I have been out of the country twice this year. The first time, I was in Mexico when protests broke out in Ferguson, Missouri, over the shooting death of Michael Brown; more recently, my two weeks in Argentina coincided with nationwide demonstrations against the lack of grand jury indictments in the cases of Brown and Eric Garner, the Staten Island police chokehold victim.
Witnessing a nascent anti-police brutality movement from a distance has given me a different perspective on it, because the novelty of getting out in the streets in America and demanding justice stands in stark contrast to the utter ubiquity of such actions in other parts of the world.
That doesn’t mean such actions always lead to success; in fact, challenging power often fails. But it is a tool in the public’s arsenal, as much as voting or any other civic effort. We have a long way to go in America to rediscover a daily regimen of mass public protest as an altogether normal – indeed, fundamental – component of the rights of citizenship
I found the same commitment to resistance in Mexico. We all know about the movement that has arisen in response to the deaths of 43 student protesters, a case of official corruption and collusion between federal authorities and drug cartels. But behind the headlines, back in August I saw a prominent town square in Jalisco state completely occupied by protesters, who had erected a tent city in opposition to what they called the despotism of the local government.
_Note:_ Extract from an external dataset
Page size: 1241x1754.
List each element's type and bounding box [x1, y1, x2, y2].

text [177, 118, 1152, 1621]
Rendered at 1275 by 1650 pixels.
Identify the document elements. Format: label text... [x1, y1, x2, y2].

The police had seemingly given up trying to dislodge it. The protesters held a dance party one night, handing out food and literature to the revelers.
We used to have this same belief in America, that street action mattered and needed to be nurtured. From the Boston Tea Party to the civil rights movement, from the Bonus Marchers to the Pullman strikers and many more, America has a rich tradition of uprising against a seemingly immovable political and social apparatus. The right to peaceably assemble is enshrined in the Constitution, even if it largely seems theoretical today.
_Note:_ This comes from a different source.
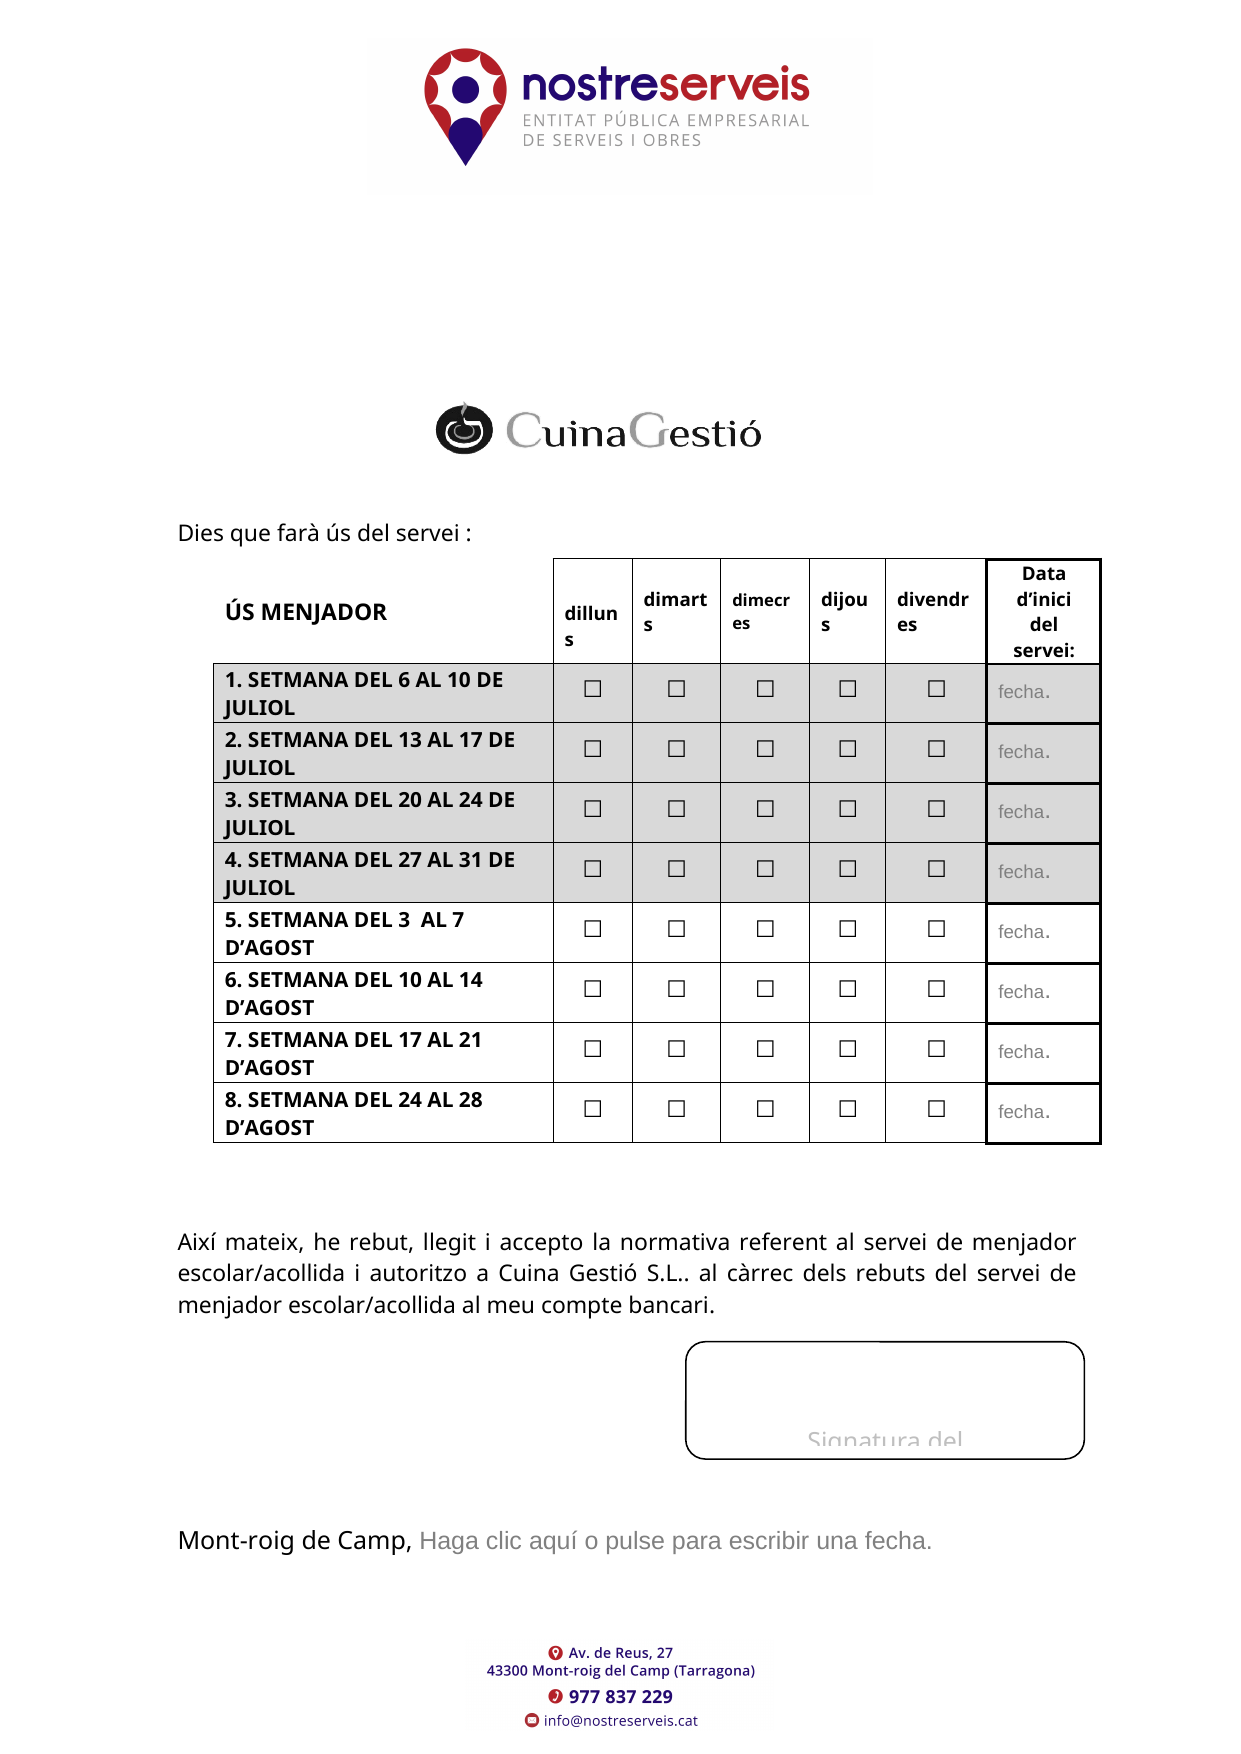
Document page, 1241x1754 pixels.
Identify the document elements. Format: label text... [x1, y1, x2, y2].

But sometime between 1776 and now, mass engagement became separated from American political DNA. Like solar panel manufacturing, the United States invented the political protest and then let it wither away while other countries kept it alive. Modern-day demonstrations have evolved into media-friendly one-off events rather than a continuing struggle, a way for people to simply register their dissent without having to sustain it. We hear about the need for a national conversation on race, injustice, violence or economic suffering, but we actually need a daily conversation, an evolving and energizing force of public opposition that those in power cannot easily dismiss.
We’re starting to see this, like a long-dormant volcano sputtering back to life with initial plumes of ash and smoke. The movements in Ferguson and now across the country have become more organized and concentrated. Striking low-wage workers continue to demand the respect that accompanies a living wage and the right to organize. The Moral Monday movement in North Carolina has fused these two pillars of economic and social justice into a coherent whole. Smug intellectuals say that Occupy Wall Street left no legacy amid its demise, but these newer movements come directly out of that commitment to ongoing protest.
These movements have registered modest results, from minimum wage increases in major cities to incremental moves toward reforms to the criminal justice system. But we’re a long way from a time where protest is mundane, ordinary, part of how we engage with our politics. And we need to get there, because organized dissent has historically uplifted virtually every other facet of our civic culture.
I believe this revival of the culture of protest comes out of a belated realization, one that Latin America and other countries had already internalized. They understand that their vote can only go so far, that the entrenched interests who control the social and political infrastructure will only respond to a massive disruption to their smoothly functioning machine. We had a delusion in America that we were somehow exceptional, that we wouldn’t succumb to oligarchy or the control of an ossified elite. We preferred to look the other way when confronted with institutional racism or the rigidities of class. “We’ve gotten better,” we’d tell ourselves. And we gave up the struggle instead of redoubling efforts.
Maybe it took the financial crisis and its sluggish aftermath. Maybe it took a black kid getting shot by the cops to recognize the illegitimacy of the justice system. But there has been some small awakening that we’re not all that exceptional, that our democracy is prone to the same capture we see all around the world, and that we don’t have many options to fix that outside of getting in the street and shouting.